# YOUR INSTRUCTIONS:
Write out verbatim the stretch of the forum thread on Traeger Gourmet Blend pellets from "Also, some of" through "(Jan 20, 2018)".

# Traeger Gourmet Blend Pellets



## ross77 (Jan 2, 2018)

Saw these at Costco and decided to give them a try. They are 33% Maple, 33% Hickory and 33% Cherry. 

$19 for 33 pounds. A little spendy. 

I’ve used them a couple times now and I’m underwhelmed with the flavor. Not much smoke. 

Lumberjack 100% Hickory is my favorite so far.


----------



## hank2000 (Jan 2, 2018)

Yeah I don’t like Traeger pellets much. As soon as the warranty goes out in mine I will switch to something else.


----------



## bregent (Jan 2, 2018)

hank2000 said:


> Yeah I don’t like Traeger pellets much. As soon as the warranty goes out in mine I will switch to something else.



The Traeger warranty restriction of only using their pellets is not valid and unenforceable. They have changed the language on their website to now only recommend that you use their pellets. You can use any pellet you want - it will not void the warranty.


----------



## hank2000 (Jan 2, 2018)

Your right now that I went back and looked.  Cool now to find some pellets close to here other then Traeger  pellets have not got popular here yet   Thanks


----------



## Zachary L Betts (Jan 2, 2018)

hank2000 said:


> Your right now that I went back and looked.  Cool now to find some pellets close to here other then Traeger  pellets have not got popular here yet   Thanks


----------



## Zachary L Betts (Jan 2, 2018)

Thanks I was going to try the Traeger and you guys saved me. I just got my pellet smoker yesterday a Pit Boss have 2 chickens on right now and 2 pork loin roast on. I have greatly appreciated what I have read from others experience and need to get a meat thermometer. I have always bar b qued and It was about flame and time now it is about temp of smoker and meat temp. I will adjust. Thank everyone


----------



## yahoot (Jan 19, 2018)

Traeger pellets are very inconsistent. 
Unless they have changed very recently, their pellets are made by different manufacturers in different regions, so some are made on an oak base, some on alder, different ratios, etc. They have not historically labelled the differences. 

Also, some of their pellets say things like 33% Maple, 33% Hickory and 33% Cherry, but that only reflects the "flavor wood" part of the pellets. Most of their pellets are 40-60% flavor wood, with the rest being "base" filler (oak, alder, etc.). So, that means something like 15% of each flavor wood, and 50%+ something else (like Alder - which is almost tasteless). 

I find the best thing is to watch for someone doing a group buy of some really good pellets like Lumberjacks. Cheaper and better.


----------



## ross77 (Jan 20, 2018)

I guess that makes sense then.  I didn't realize that even if they break down the % it's only for the flavor wood part.  I found a local source for Lumberjack and just restocked.


----------



## mowin (Jan 25, 2018)

I ordered a ton of lumberjack Las spring. My brother and neighbor and I split the cost. Think it came out to be just under .30c a lb for 100% hickory.  Getting low. Have to reorder by spring.


----------



## yahoot (Feb 4, 2018)

We just ordered three tons of lumberjacks for a group buy in San Jose. we will do another later in the year.


----------

# DATASET RECORDS:
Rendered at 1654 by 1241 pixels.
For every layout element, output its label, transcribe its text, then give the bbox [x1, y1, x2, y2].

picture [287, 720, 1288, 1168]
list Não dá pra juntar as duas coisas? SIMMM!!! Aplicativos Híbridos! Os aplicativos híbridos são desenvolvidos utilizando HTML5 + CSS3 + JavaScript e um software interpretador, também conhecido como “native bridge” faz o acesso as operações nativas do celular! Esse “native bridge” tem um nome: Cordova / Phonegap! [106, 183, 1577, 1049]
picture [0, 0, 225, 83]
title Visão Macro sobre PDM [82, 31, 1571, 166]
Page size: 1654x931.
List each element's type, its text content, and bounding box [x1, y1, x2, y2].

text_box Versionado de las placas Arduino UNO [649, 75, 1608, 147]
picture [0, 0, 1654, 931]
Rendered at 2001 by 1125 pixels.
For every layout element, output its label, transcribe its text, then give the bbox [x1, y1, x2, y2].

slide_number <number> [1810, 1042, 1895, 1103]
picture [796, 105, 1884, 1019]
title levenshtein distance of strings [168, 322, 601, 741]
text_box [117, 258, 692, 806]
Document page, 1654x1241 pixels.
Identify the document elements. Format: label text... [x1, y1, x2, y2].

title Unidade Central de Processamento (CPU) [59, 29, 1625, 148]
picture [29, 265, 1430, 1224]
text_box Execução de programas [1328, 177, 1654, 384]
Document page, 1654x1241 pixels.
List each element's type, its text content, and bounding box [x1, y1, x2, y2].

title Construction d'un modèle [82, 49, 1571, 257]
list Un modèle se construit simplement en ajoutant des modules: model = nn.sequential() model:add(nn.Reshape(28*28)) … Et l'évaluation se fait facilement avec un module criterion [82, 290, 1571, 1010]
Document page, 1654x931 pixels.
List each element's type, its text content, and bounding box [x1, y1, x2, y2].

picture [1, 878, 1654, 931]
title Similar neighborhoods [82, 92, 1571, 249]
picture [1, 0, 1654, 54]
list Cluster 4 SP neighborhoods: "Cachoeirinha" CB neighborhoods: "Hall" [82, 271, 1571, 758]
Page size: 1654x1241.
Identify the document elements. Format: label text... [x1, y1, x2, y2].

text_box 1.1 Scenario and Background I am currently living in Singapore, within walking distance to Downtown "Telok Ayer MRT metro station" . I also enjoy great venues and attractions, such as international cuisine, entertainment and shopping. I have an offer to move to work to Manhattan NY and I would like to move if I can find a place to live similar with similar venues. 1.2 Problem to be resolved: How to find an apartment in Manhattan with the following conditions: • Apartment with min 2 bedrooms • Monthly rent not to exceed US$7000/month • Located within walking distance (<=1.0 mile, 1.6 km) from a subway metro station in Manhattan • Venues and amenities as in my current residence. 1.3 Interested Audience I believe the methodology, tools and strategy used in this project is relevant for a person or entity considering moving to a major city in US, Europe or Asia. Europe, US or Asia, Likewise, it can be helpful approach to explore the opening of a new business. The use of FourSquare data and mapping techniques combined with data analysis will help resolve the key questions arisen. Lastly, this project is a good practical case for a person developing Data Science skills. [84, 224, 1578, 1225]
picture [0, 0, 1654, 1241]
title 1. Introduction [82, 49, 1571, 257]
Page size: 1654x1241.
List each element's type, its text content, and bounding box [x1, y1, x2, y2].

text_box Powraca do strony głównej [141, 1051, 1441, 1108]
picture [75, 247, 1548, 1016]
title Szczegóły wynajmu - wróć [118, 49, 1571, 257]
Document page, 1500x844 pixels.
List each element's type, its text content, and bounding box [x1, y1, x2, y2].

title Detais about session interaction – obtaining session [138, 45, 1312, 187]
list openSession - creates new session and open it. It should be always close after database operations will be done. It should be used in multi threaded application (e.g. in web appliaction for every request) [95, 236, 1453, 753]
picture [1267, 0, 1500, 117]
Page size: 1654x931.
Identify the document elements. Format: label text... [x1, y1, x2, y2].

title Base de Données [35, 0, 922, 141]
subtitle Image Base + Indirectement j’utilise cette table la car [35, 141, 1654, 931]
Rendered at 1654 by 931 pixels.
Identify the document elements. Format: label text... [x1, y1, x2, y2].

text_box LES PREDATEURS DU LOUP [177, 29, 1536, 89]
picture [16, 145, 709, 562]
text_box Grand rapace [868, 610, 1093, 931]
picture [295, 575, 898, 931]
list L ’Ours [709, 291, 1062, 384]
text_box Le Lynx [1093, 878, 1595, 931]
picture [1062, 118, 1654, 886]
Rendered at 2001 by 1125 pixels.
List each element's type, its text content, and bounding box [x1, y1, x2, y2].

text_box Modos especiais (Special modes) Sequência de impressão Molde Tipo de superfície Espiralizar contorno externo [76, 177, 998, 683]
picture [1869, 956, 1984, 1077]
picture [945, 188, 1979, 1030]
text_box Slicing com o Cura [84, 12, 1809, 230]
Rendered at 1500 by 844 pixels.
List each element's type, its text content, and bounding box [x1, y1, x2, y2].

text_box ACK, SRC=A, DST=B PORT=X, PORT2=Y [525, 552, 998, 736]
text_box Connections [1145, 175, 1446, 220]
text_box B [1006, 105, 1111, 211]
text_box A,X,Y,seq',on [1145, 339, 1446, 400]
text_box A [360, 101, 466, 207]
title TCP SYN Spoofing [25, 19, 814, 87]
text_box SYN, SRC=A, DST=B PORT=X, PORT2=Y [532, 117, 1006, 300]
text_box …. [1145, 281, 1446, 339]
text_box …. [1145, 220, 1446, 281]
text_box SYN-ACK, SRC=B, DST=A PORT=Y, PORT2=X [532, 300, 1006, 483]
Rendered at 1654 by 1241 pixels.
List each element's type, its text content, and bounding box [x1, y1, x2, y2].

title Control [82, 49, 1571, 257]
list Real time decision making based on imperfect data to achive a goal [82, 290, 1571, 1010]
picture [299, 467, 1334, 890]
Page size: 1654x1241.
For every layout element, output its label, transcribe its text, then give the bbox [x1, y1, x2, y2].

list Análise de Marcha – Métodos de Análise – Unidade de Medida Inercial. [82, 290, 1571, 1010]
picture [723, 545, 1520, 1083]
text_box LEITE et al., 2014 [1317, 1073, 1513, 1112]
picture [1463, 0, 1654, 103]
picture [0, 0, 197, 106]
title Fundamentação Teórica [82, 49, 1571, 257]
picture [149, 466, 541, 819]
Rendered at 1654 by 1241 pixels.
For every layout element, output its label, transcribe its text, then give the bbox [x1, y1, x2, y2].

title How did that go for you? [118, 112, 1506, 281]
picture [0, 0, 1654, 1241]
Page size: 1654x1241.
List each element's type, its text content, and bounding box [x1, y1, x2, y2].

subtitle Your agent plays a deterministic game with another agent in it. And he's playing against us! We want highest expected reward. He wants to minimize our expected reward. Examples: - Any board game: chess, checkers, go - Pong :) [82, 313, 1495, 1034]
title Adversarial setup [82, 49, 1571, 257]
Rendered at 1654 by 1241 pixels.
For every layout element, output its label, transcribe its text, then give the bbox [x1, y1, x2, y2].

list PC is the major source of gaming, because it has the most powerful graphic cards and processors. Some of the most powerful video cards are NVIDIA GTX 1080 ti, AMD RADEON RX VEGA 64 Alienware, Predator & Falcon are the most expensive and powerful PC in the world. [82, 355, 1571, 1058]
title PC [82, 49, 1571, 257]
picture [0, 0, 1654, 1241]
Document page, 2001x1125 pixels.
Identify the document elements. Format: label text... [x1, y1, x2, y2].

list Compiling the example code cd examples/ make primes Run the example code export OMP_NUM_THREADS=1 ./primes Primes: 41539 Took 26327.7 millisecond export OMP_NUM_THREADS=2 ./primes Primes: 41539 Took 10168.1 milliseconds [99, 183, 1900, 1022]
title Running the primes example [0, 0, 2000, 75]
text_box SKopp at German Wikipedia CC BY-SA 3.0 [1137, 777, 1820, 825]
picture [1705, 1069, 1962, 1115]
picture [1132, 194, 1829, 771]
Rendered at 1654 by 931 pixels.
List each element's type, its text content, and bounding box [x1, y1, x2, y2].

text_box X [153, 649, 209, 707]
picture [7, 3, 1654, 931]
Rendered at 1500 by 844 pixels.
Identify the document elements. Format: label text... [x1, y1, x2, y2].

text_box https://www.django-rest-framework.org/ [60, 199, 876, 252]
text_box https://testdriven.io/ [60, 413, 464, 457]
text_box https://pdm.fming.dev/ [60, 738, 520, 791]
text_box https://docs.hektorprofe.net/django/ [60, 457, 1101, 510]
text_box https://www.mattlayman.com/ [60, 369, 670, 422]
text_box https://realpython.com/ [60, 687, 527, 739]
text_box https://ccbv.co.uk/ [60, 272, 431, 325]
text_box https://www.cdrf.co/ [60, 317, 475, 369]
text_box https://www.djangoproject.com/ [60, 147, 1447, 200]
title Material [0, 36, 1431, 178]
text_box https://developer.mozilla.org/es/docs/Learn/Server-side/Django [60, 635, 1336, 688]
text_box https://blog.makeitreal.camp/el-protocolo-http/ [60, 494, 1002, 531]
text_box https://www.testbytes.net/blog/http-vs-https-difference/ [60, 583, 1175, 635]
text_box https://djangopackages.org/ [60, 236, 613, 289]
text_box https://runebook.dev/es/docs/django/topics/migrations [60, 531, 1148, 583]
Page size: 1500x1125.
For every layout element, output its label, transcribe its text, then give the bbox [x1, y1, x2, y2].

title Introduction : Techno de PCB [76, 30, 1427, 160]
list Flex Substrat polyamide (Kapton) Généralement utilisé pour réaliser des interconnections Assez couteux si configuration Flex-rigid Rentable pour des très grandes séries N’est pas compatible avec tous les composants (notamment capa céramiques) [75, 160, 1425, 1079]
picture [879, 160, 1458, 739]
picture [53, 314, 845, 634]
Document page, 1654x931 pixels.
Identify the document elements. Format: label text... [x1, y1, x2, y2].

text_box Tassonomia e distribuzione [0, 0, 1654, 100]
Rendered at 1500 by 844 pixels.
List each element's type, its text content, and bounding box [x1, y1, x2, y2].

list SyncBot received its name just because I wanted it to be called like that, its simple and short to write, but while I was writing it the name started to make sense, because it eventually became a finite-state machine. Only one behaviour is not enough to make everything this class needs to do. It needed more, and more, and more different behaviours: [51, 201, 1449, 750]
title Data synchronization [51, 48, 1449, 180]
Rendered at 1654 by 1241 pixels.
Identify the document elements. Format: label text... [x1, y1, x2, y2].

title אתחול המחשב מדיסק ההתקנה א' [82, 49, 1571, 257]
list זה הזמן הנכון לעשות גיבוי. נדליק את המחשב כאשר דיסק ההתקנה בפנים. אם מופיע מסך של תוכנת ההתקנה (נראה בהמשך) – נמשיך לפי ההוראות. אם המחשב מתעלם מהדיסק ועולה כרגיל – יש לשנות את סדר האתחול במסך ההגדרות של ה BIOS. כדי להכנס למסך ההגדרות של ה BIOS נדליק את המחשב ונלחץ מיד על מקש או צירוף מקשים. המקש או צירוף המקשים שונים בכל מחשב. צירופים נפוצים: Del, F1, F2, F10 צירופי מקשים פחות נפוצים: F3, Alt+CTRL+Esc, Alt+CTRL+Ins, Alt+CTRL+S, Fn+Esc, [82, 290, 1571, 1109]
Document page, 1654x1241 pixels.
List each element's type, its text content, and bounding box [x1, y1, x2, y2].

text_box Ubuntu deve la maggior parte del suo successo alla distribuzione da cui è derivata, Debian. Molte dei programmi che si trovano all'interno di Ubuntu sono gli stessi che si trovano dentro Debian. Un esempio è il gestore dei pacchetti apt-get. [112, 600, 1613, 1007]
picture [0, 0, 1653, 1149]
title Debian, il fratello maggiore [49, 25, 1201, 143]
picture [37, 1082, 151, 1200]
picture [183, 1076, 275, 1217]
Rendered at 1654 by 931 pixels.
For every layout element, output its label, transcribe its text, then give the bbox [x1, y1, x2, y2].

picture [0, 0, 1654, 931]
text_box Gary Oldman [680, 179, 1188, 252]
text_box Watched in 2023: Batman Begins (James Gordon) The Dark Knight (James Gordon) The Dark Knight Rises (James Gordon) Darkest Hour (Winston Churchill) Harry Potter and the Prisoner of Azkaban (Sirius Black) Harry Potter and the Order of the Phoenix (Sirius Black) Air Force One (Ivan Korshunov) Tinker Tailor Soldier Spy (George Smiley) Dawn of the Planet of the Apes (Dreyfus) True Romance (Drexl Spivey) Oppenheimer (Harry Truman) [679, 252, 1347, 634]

# ANSWER TO THE TASK:
Also, some of their pellets say things like 33% Maple, 33% Hickory and 33% Cherry, but that only reflects the "flavor wood" part of the pellets. Most of their pellets are 40-60% flavor wood, with the rest being "base" filler (oak, alder, etc.). So, that means something like 15% of each flavor wood, and 50%+ something else (like Alder - which is almost tasteless). 

I find the best thing is to watch for someone doing a group buy of some really good pellets like Lumberjacks. Cheaper and better.


----------



## ross77 (Jan 20, 2018)